For high-dimensional problems, the user must first select an output-scalable process. For example, TransformInversion(...) (ETKI) or TransformUnscented(...) (UTKI)

Next the user must select a scalable storage for the noise covariance matrix in observations as the operational cost of storing and updating very large (non-diagonal) AbstractMatrix objects is prohibitive.

Therefore in high-dimensions we recommend the following scalable options:

  • For a diagonal covariance: Diagonal or UniformScaling
  • For a low-rank covariance: SVD
  • For a sum of low-rank and diagonal covariance: SVDplusD

The framework is extensible to new types as they arise (so long as one can define an efficient implementation of left multiplication and inverse of the struct)

Example of building scalable high-dimensional ObservationSeries

The following example demonstrates our utilities tsvd_cov_from_samples to quickly build such forms from available samples.

Imagine a problem where the observation dimension is size $10^6$, and we have 30 noisy samples of such data from repeated runs of an experiment. We also believe that there may also be some additional 5% noise from model error when fitting our parameters to data, as our model is also not perfect. Let's build some observations!

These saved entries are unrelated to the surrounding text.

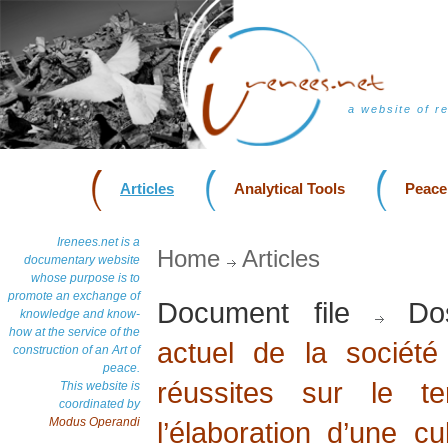
a website of r
Articles
Analytical Tools
Peace
Irenees.net is a
Home
Articles
documentary website
whose purpose is to
promote an exchange of
Document file
Dos
knowledge and know-
how at the service of the
actuel de la société
construction of an Art of
peace.
réussites sur le t
This website is
coordinated by
Modus Operandi
l’élaboration d’une cu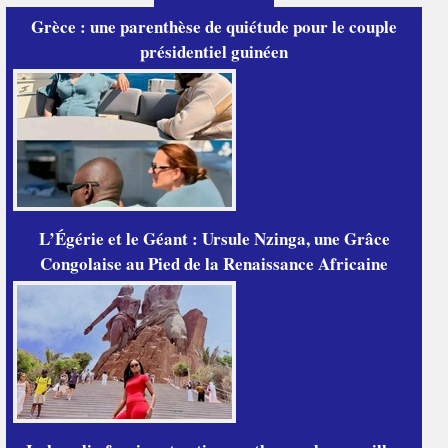
Grèce : une parenthèse de quiétude pour le couple
présidentiel guinéen
L’Égérie et le Géant : Ursule Nzinga, une Grâce
Congolaise au Pied de la Renaissance Africaine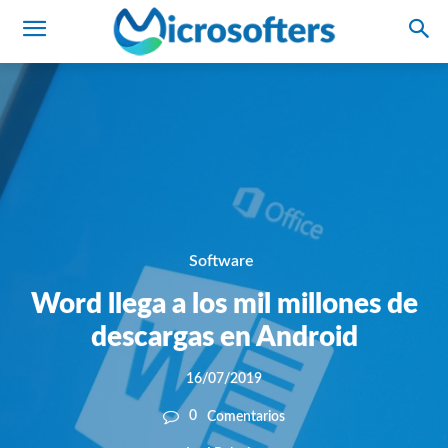
Software
Word llega a los mil millones de
descargas en Android
16/07/2019
0
Comentarios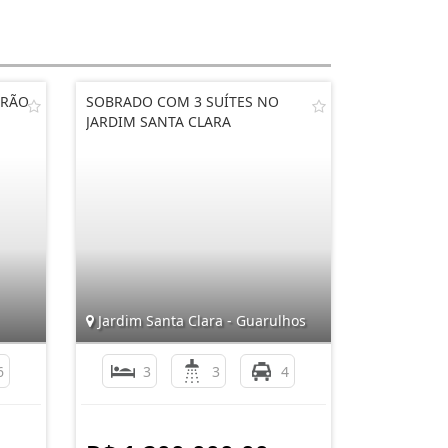
DRÃO
SOBRADO COM 3 SUÍTES NO
JARDIM SANTA CLARA
Jardim Santa Clara - Guarulhos
6
3
3
4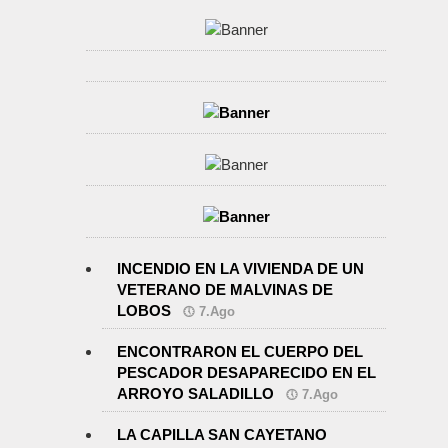
INCENDIO EN LA VIVIENDA DE UN
VETERANO DE MALVINAS DE
LOBOS
7.Ago
ENCONTRARON EL CUERPO DEL
PESCADOR DESAPARECIDO EN EL
ARROYO SALADILLO
7.Ago
LA CAPILLA SAN CAYETANO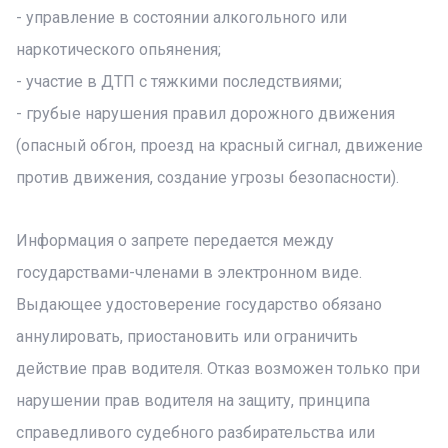
- управление в состоянии алкогольного или
наркотического опьянения;
- участие в ДТП с тяжкими последствиями;
- грубые нарушения правил дорожного движения
(опасный обгон, проезд на красный сигнал, движение
против движения, создание угрозы безопасности).
Информация о запрете передается между
государствами-членами в электронном виде.
Выдающее удостоверение государство обязано
аннулировать, приостановить или ограничить
действие прав водителя. Отказ возможен только при
нарушении прав водителя на защиту, принципа
справедливого судебного разбирательства или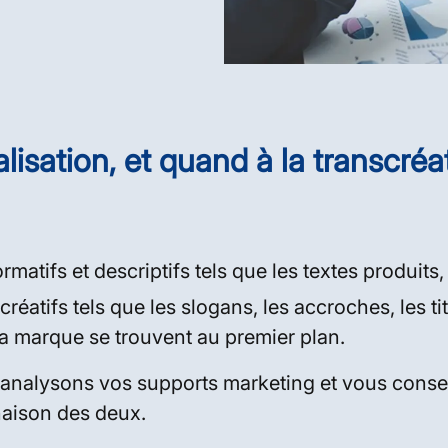
alisation, et quand à la transcréa
atifs et descriptifs tels que les textes produits, 
 créatifs tels que les slogans, les accroches, les 
 la marque se trouvent au premier plan.
alysons vos supports marketing et vous conseil
naison des deux.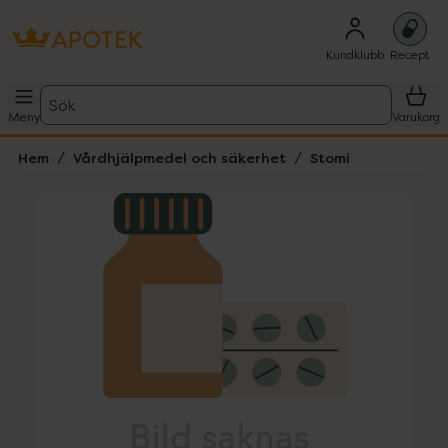
Kundklubb
Recept
Sök
Meny
Varukorg
Hem
Vårdhjälpmedel och säkerhet
Stomi
Hoppa över Lista
Lista: . Innehåller 1 objekt.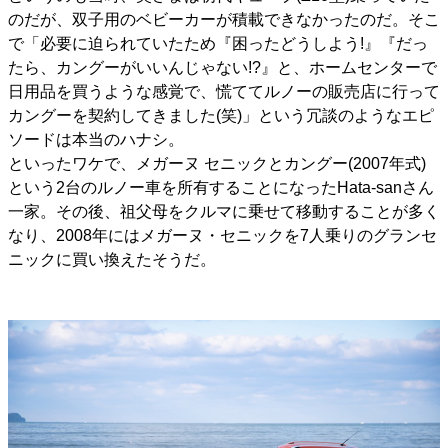
のだが、双子用のベビーカーが積載できなかったのだ。そこ
で「必要に迫られていたため『困ったどうしよう!』『だっ
たら、カングーがいいんじゃない!?』と、ホームセンターで
日用品を買うような感覚で、慌ててルノーの販売店に行って
カングーを契約してきました(笑)」という冗談のようなエピ
ソードは本当のハナシ。
といったワケで、メガーヌ セニックとカングー(2007年式)
という2台のルノー車を所有することになったHata-sanさん
一家。その後、祖父母をクルマに乗せて移動することが多く
なり、2008年にはメガーヌ・セニックを7人乗りのグランセ
ニックに買い換えたそうだ。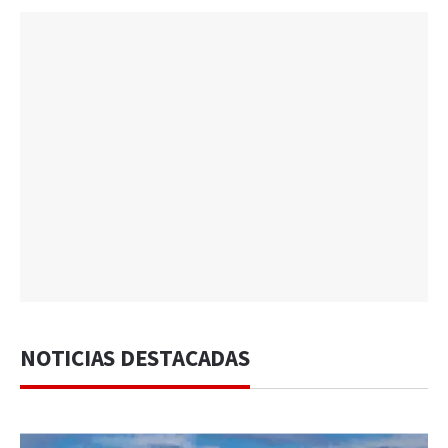
NOTICIAS DESTACADAS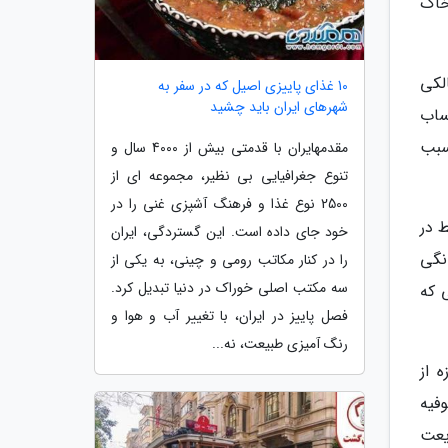
خاک
لکی
10 غذای پاییزی اصیل که در سفر به
شهرهای ایران باید چشید
ساب
سبب
مقدمهایران با قدمتی بیش از 4000 سال و
تنوع جغرافیایی بی نظیر، مجموعه ای از
2500 نوع غذا و فرهنگ آشپزی غنی را در
 در
خود جای داده است. این گستردگی، ایران
نگی
را در کنار مکاتب رومی و چینی، به یکی از
سه مکتب اصلی خوراک در دنیا تبدیل کرد.
 که
فصل پاییز در ایران، با تغییر آب و هوا و
رنگ آمیزی طبیعت، نه...
 از
فیه
یعت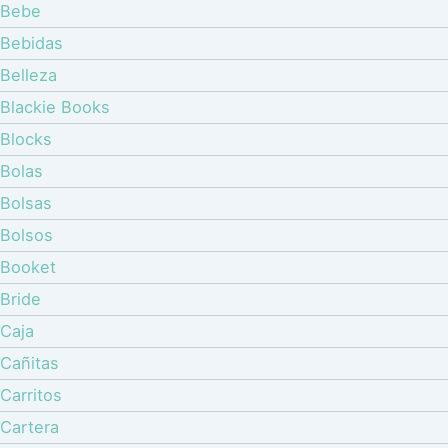
Bebe
Bebidas
Belleza
Blackie Books
Blocks
Bolas
Bolsas
Bolsos
Booket
Bride
Caja
Cañitas
Carritos
Cartera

using EnsembleKalmanProcesses 
using LinearAlgebra
using Statistics

# "data"
n_trials = 30
output_dim = 1_000_000
Y = randn(output_dim, n_trials);

# the noise estimated from the samples (will have rank n_trials-1)
internal_cov = tsvd_cov_from_samples(Y); # SVD object

# the "5%" model error (diagonal)
model_error_frac = 0.05
data_mean = vec(mean(Y,dims=2));
model_error_cov = Diagonal((model_error_frac*data_mean).^2);

# Combine these
covariance = SVDplusD(internal_cov, model_error_cov);

Y_obs_vec = [];
for k = 1:n_trials
    push!(Y_obs_vec, Observation(
            Dict(
                "samples" => Y[:,k],
                "covariances" => covariance,
                "names" => "experiment_$k",
            ),
        ),  
    )
end 

Let's assume that we then wish to update this with specific batches of size 2, in order. Let's build an ObservationSeries!

b_size = 2;
given_batches = [collect(((i - 1) * b_size + 1):(i * b_size)) for i in 1:n_trials];

minibatcher = FixedMinibatcher(given_batches);
observation_series = ObservationSeries(Y_obs_vec, minibatcher);

This can be passed into a scalable EKI (with some prior)

using EnsembleKalmanProcesses.ParameterDistributions
prior = constrained_gaussian("example_params", 3, 2, 0, Inf, repeats=3) ;

utki = EnsembleKalmanProcess(observation_series, TransformUnscented(prior));
Warning

Always extract the current observational noise from ekp with get_obs_noise_cov(ekp, build=false). Using build=true (default) will cause memory issues in this case as it will try to build the compactly-stored matrix.